Porting Hindi ASR onto Raspberry Pi 3

Academic Project for 6th Semester

Automatic speech recognition (ASR) systems use models which work at two stages, namely the parameterization of the input noise signal followed by training and testing of the features using any classification technique. Researchers have proposed a variety of acoustic models to accomplish this complex task. Deep learning is currently one of the most reliable and technologically capable approaches for creating more accurate speech recognition models and natural language processing (NLP). For low-resource languages, automatic speech recognition (ASR) systems have recently gained popularity.
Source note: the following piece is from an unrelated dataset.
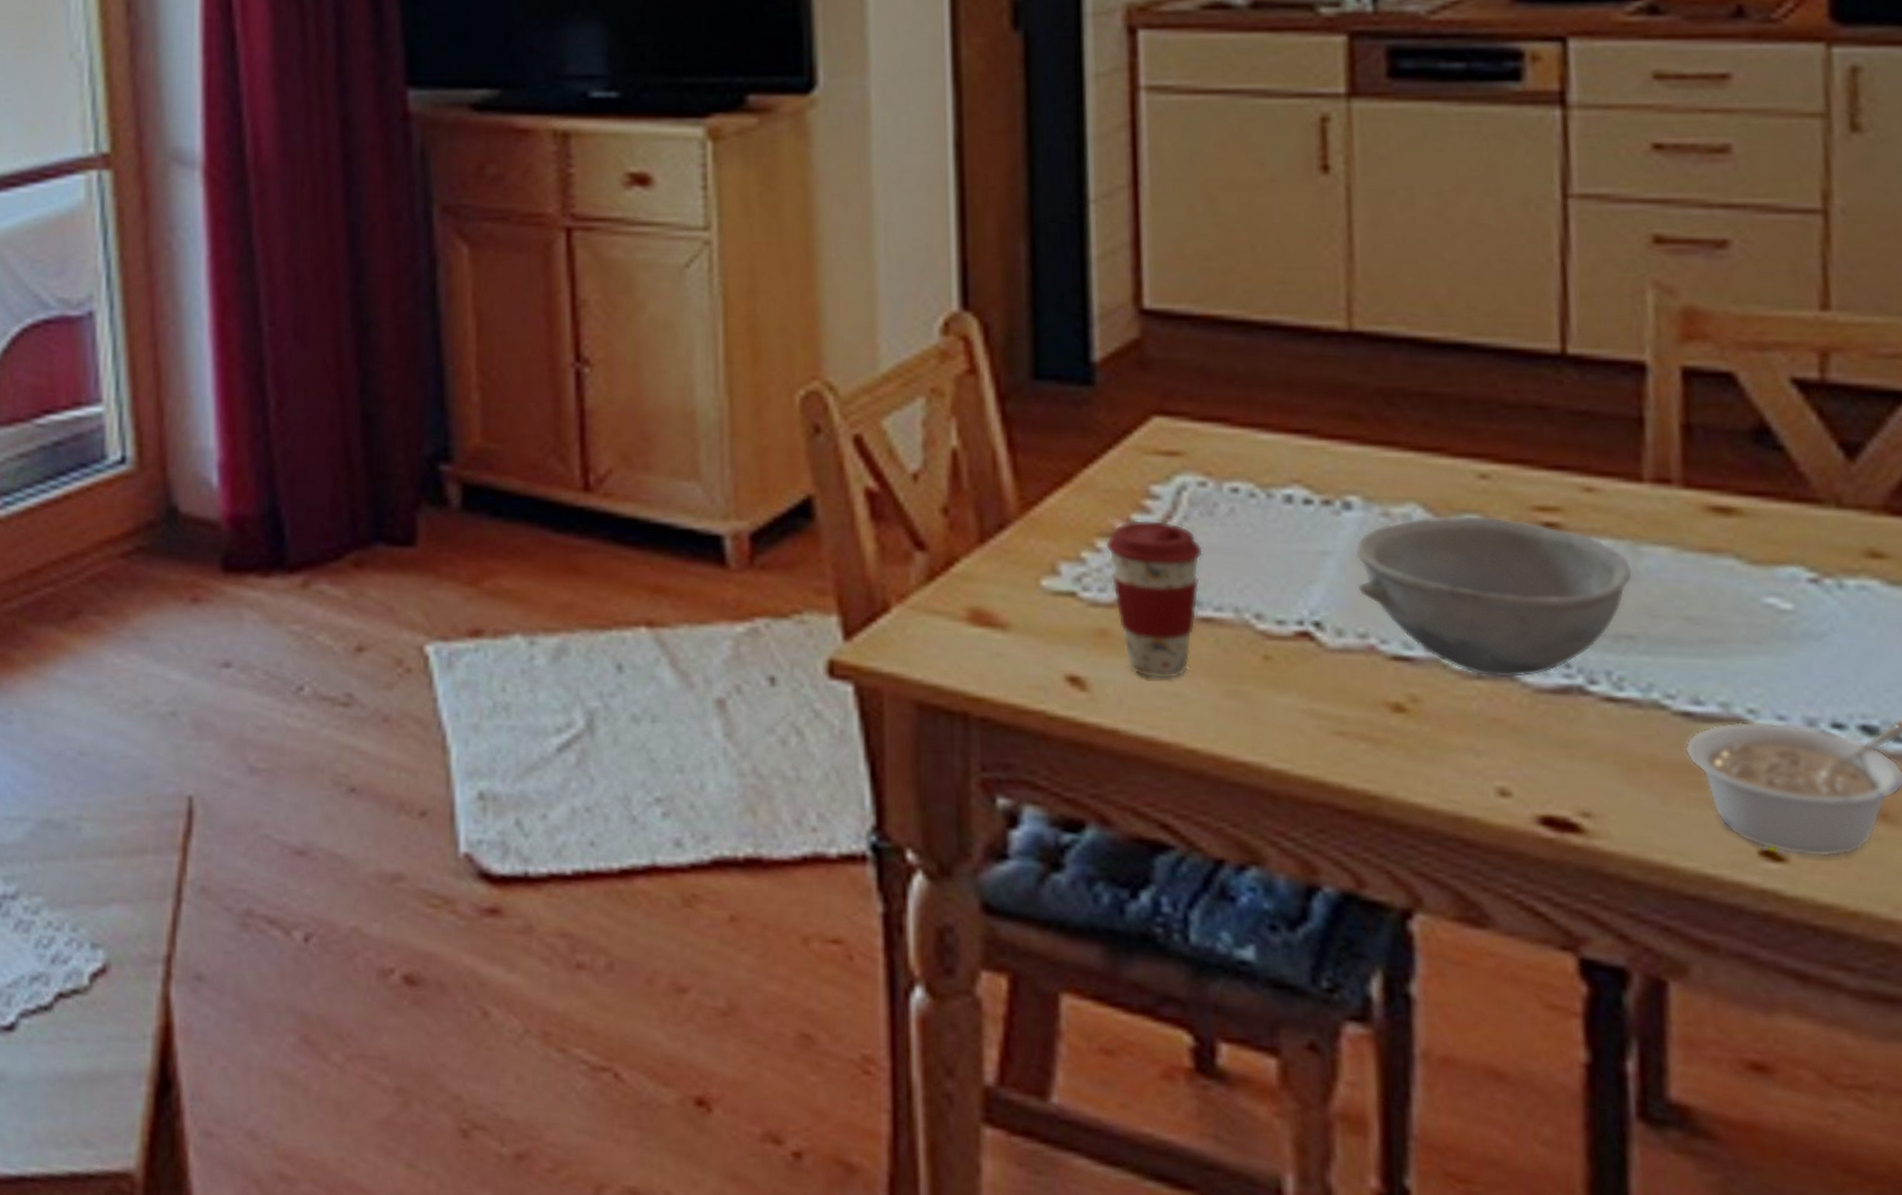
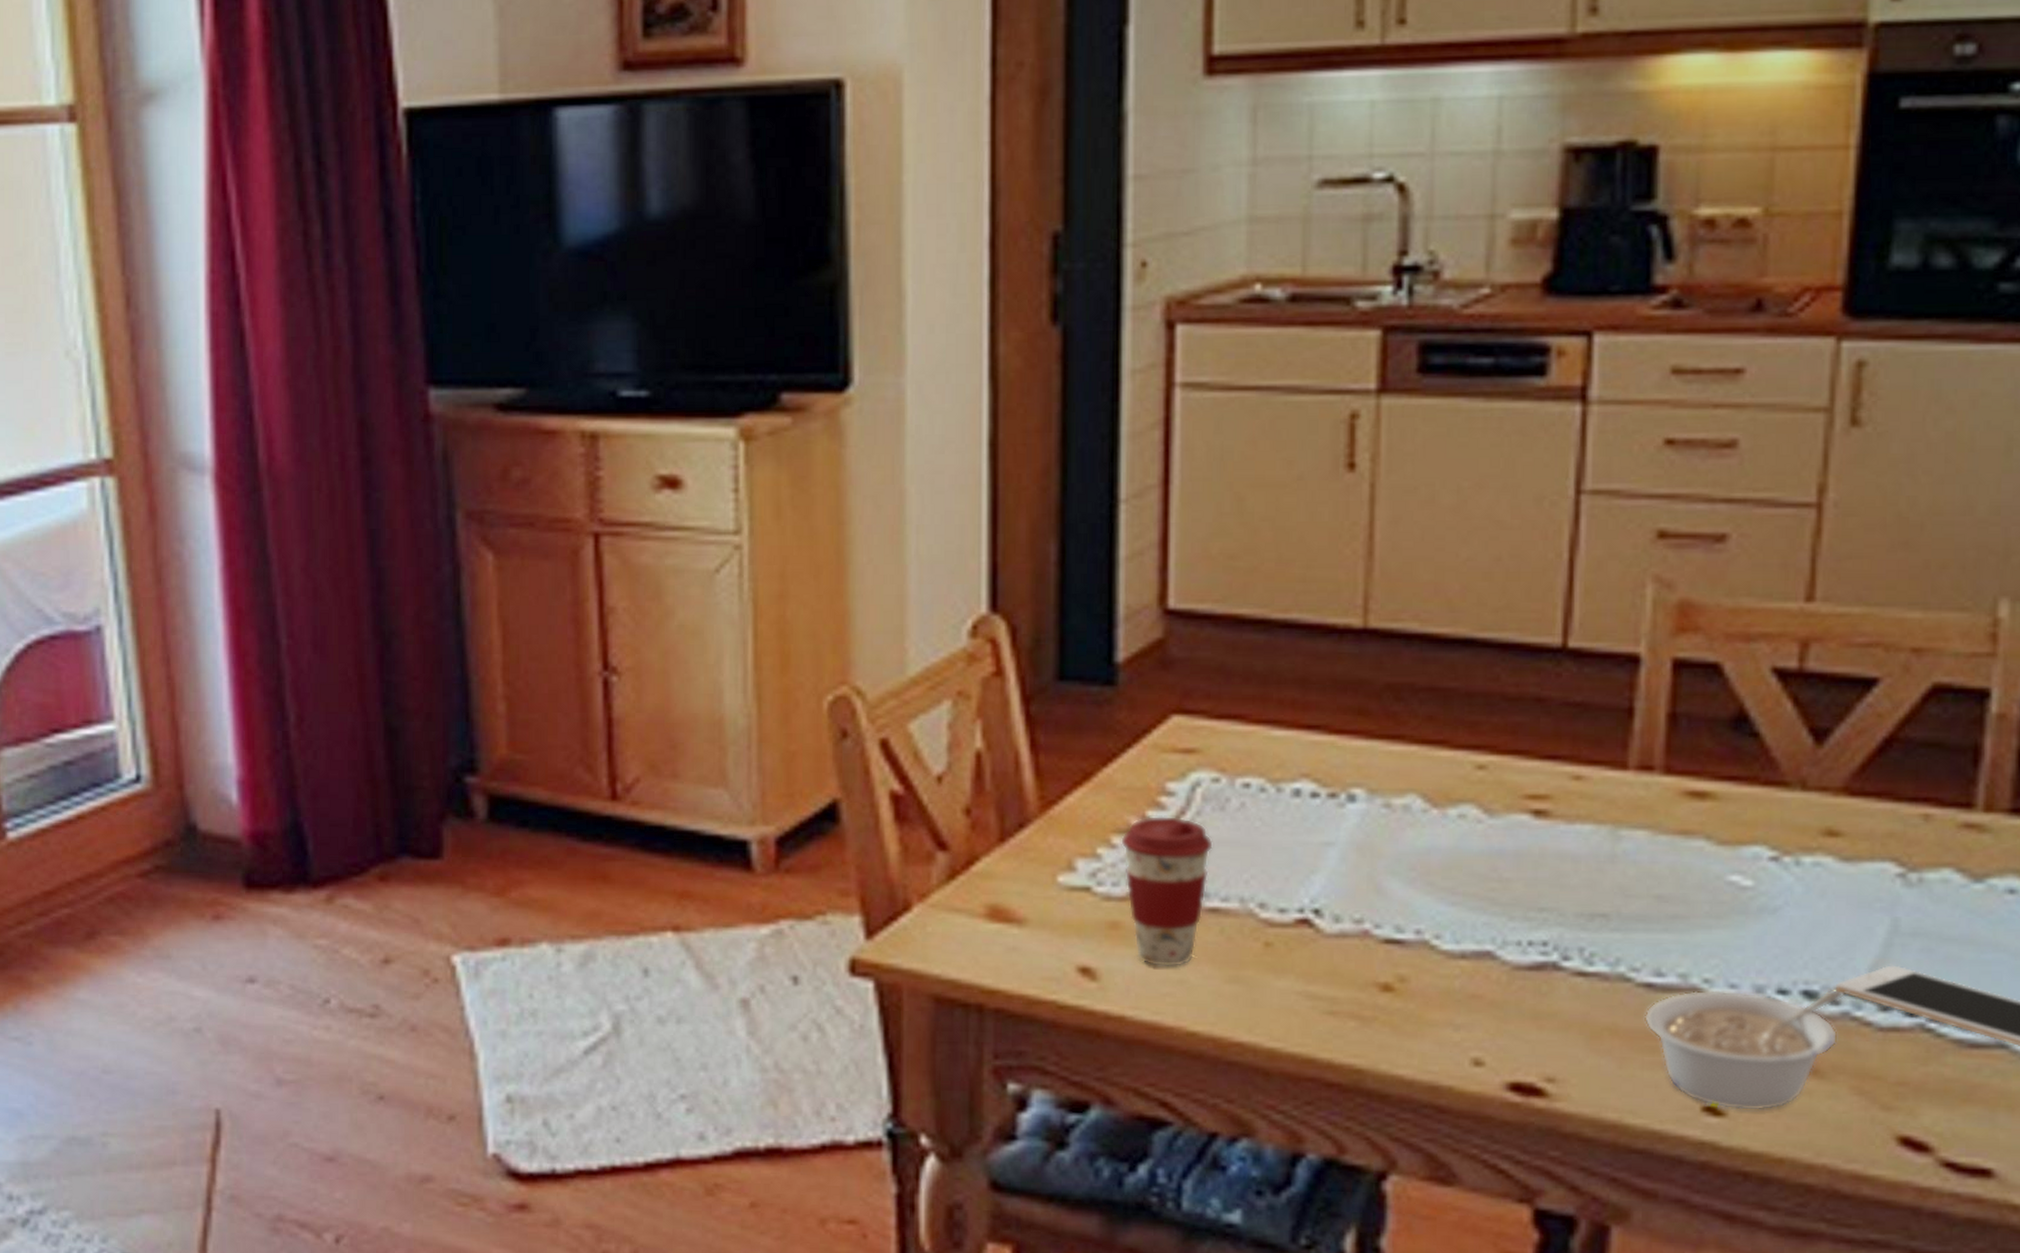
bowl: present [1355,516,1632,677] -> none [1356,805,1610,956]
India has 22 official languages and over 2,000 regional languages, the majority of which have limited resources. The Hindi language's standard resources are also minimal. In our project, a Time Delay Neural Network (TDNN) was used to implement a continuous Hindi ASR system, which significantly improves the performance of Gaussian Mixture Model-Hidden Markov Model (GMM-HMM) based Hindi ASR system using the Kaldi automatic speech recognition toolkit. Our project has utilised this system by deploying it on a raspberry pi using Vosk, an offline speech recognition toolkit, to create a portable device that can detect, receive and process voice audio data in real time.

Hardware and Software

Raspberry Pi 3
ReSpeaker 4-mic Array
Python3
Kaldi trained TDNN model (Hindi ASR)
Vosk-API

My Contribution

Training and testing the GMM-HMM and TDNN models using Kaldi speech recognition toolkit and Vosk API

Final Result

After compiling the model with kaldi, the training word error rate was found to be 45%. By executing the code with different input samples, we found the word error rate for test data to be in between 0 - 64%., with an average of 23% .This is accounting for the variations in test data and training data, such as variations in dialect, accent, vocabulary and enunciation.